2. Ascertaining the differences between the prior art and the claims at issue.
3. Resolving the level of ordinary skill in the pertinent art.
4. Considering objective evidence present in the application indicating obviousness or nonobviousness.
This application currently names joint inventors. In considering patentability of the claims the examiner presumes that the subject matter of the various claims was commonly owned as of the effective filing date of the claimed invention(s) absent any evidence to the contrary. Applicant is advised of the obligation under 37 CFR 1.56 to point out the inventor and effective filing dates of each claim that was not commonly owned as of the effective filing date of the later invention in order for the examiner to consider the applicability of 35 U.S.C. 102(b)(2)(C) for any potential 35 U.S.C. 102(a)(2) prior art against the later invention.
Claim(s) 1-2, 8-10 and 15-16 is/are rejected under 35 U.S.C. 103 as being unpatentable over US20180183018A1 (Maeda) further in view of US20150228958A1 (Jang).
Regarding claim 1, Maeda teaches an energy storage device [abs]. Maeda teaches a battery cover, comprising a terminal and comprising an upper plastic insulator [#42; 0082], a top cover [#12] and a bottom insulator [#43; 0083] successively stacked [0053]; wherein a first step hole [41aa] and a second step hole [41ab; 0095] are coaxially disposed and a diameter of the second step hole is larger than a diameter of the first step hole [41aa; 0060]; the first step hole and the second step hole [depicted below]. Maeda does not teach riveting, and thus does not explicitly teach how the protrusion is formed.
The following claim limitations- “ a part of the stamped end of the terminal protruding from the first step hole is stamped to form a protrusion and the protrusion is located in the second step hole” and “riveting block” recites the process by which the stamping and protrusions are made and the instant claim does not impart additional structural limitations on the PRODUCT; in accordance with MPEP 2113 the claim is treated as a product claim even though it is defined by the method in which it is made. Unless the process of making PRODCUT imparts a particular property not recognized in the prior art, the prior art teaches the product as claimed. The applicant is invited to submit evidence show how such properties distinguish over the prior art.
See MPEP 2113 relating to Product by Process limitations - "[E]ven though product-by-process claims are limited by and defined by the process, determination of patentability is based on the product itself. The patentability of a product does not depend on its method of production. If the product in the product-by-process claim is the same as or obvious from a product of the prior art, the claim is unpatentable even though the prior product was made by a different process." In re Thorpe, 777 F.2d 695, 698, 227 USPQ 964, 966 (Fed. Cir. 1985).
As noted, in the instant specification [0033-39]; the riveted cover is formed by the riveting tool which then forms the protrusions as claimed, therefore, the Examiner has rejected the claimed limitations by giving patentable weight to the structural components of the battery. The method of how the structure is formed, is not given patentable weight.

## Collected data

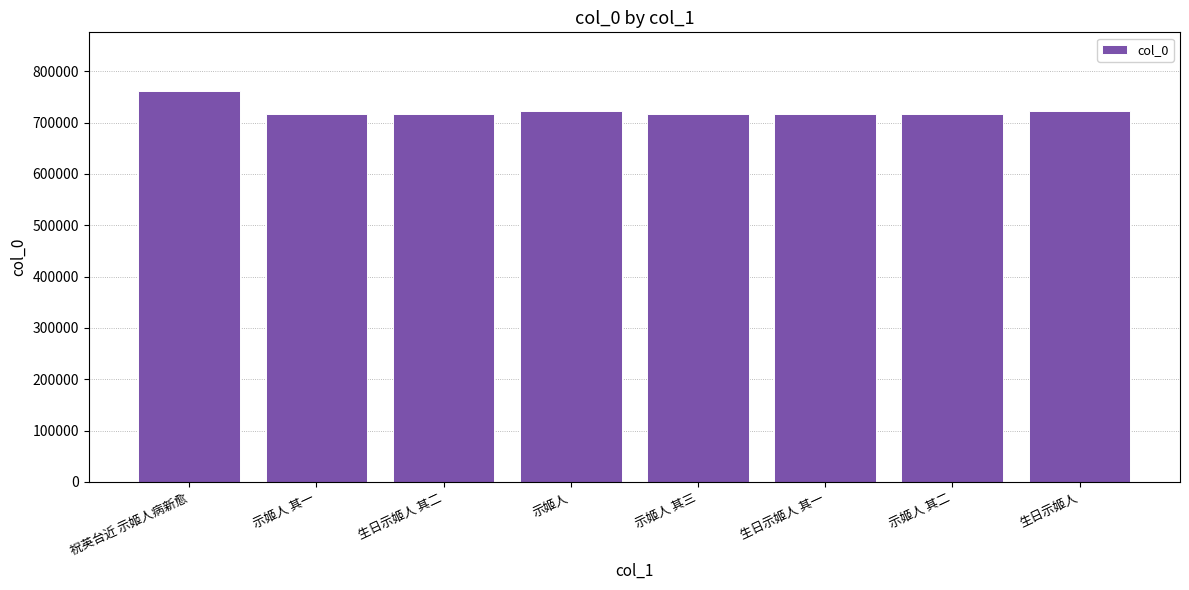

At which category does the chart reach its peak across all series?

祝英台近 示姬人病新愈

## Exercise requirements
• A. Using the patent rejection text, list each claim number rejected under 35 U.S.C. 103, with ranges written out as individual numbers.
• B. In the patent rejection text, why does the examiner treat claim 1 as a product claim and give no patentable weight to how the protrusion is formed? Answer in one to three sentences.
The data above are separate material and have no connection to the patent rejection text.

## Replies
• A. 1, 2, 8, 9, 10, 15, 16

• B. The limitations about stamping the terminal to form a protrusion and the "riveting block" describe the process of making the product and add no further structural limitations. Under MPEP 2113, patentability depends on the product itself, not on how it is made. So unless the process gives the product a property the prior art does not recognize, the prior art teaches the claimed product.